■ **Aim of the exercise**
For the entries below, state how many lines contain the string "data". Add nothing else.
################
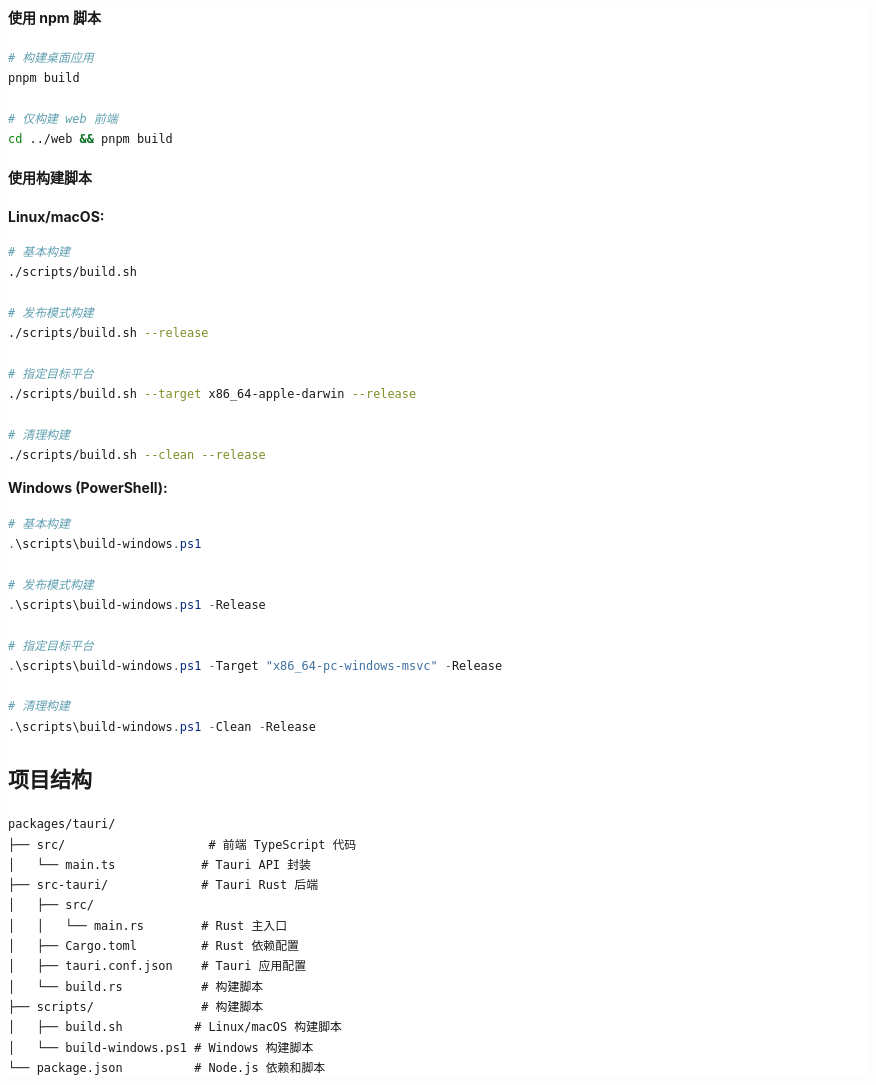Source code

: #### 使用 npm 脚本
```bash
# 构建桌面应用
pnpm build

# 仅构建 web 前端
cd ../web && pnpm build
```

#### 使用构建脚本

**Linux/macOS:**
```bash
# 基本构建
./scripts/build.sh

# 发布模式构建
./scripts/build.sh --release

# 指定目标平台
./scripts/build.sh --target x86_64-apple-darwin --release

# 清理构建
./scripts/build.sh --clean --release
```

**Windows (PowerShell):**
```powershell
# 基本构建
.\scripts\build-windows.ps1

# 发布模式构建
.\scripts\build-windows.ps1 -Release

# 指定目标平台
.\scripts\build-windows.ps1 -Target "x86_64-pc-windows-msvc" -Release

# 清理构建
.\scripts\build-windows.ps1 -Clean -Release
```

## 项目结构

```
packages/tauri/
├── src/                    # 前端 TypeScript 代码
│   └── main.ts            # Tauri API 封装
├── src-tauri/             # Tauri Rust 后端
│   ├── src/
│   │   └── main.rs        # Rust 主入口
│   ├── Cargo.toml         # Rust 依赖配置
│   ├── tauri.conf.json    # Tauri 应用配置
│   └── build.rs           # 构建脚本
├── scripts/               # 构建脚本
│   ├── build.sh          # Linux/macOS 构建脚本
│   └── build-windows.ps1 # Windows 构建脚本
└── package.json          # Node.js 依赖和脚本
```
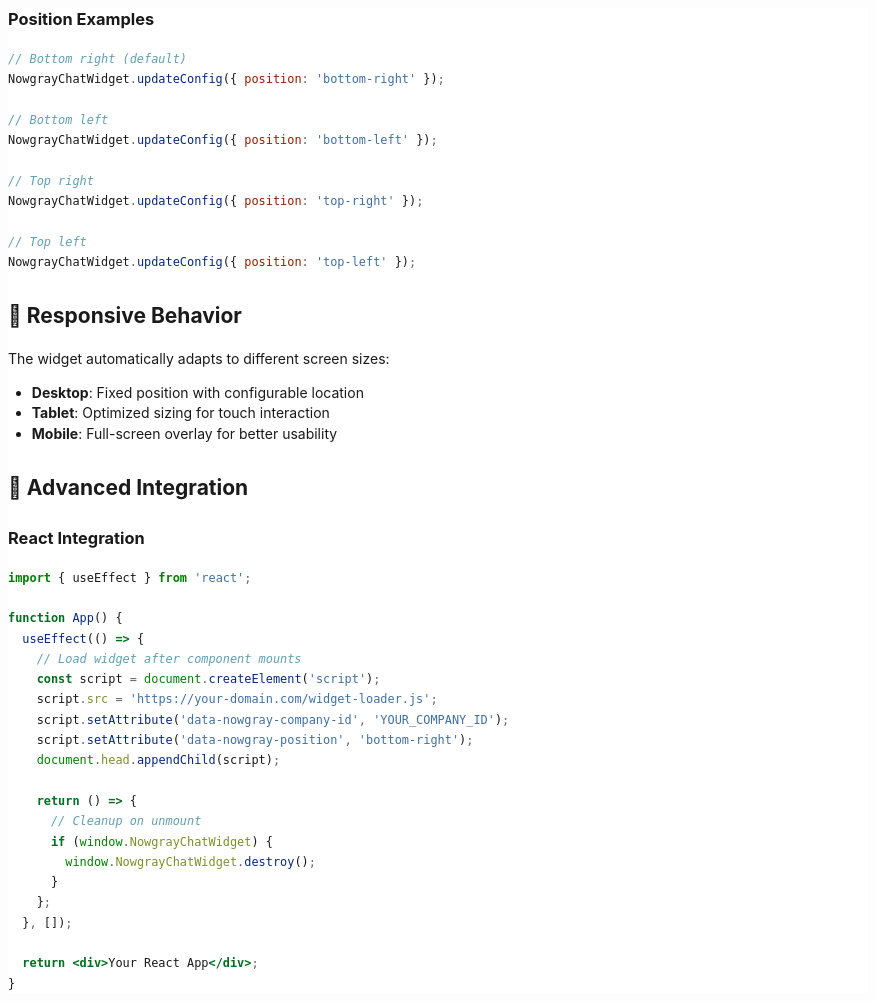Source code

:### Position Examples

```javascript
// Bottom right (default)
NowgrayChatWidget.updateConfig({ position: 'bottom-right' });

// Bottom left
NowgrayChatWidget.updateConfig({ position: 'bottom-left' });

// Top right
NowgrayChatWidget.updateConfig({ position: 'top-right' });

// Top left
NowgrayChatWidget.updateConfig({ position: 'top-left' });
```

## 📱 Responsive Behavior

The widget automatically adapts to different screen sizes:

- **Desktop**: Fixed position with configurable location
- **Tablet**: Optimized sizing for touch interaction
- **Mobile**: Full-screen overlay for better usability

## 🔧 Advanced Integration

### React Integration

```jsx
import { useEffect } from 'react';

function App() {
  useEffect(() => {
    // Load widget after component mounts
    const script = document.createElement('script');
    script.src = 'https://your-domain.com/widget-loader.js';
    script.setAttribute('data-nowgray-company-id', 'YOUR_COMPANY_ID');
    script.setAttribute('data-nowgray-position', 'bottom-right');
    document.head.appendChild(script);

    return () => {
      // Cleanup on unmount
      if (window.NowgrayChatWidget) {
        window.NowgrayChatWidget.destroy();
      }
    };
  }, []);

  return <div>Your React App</div>;
}
```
################
■ **Answer space**
2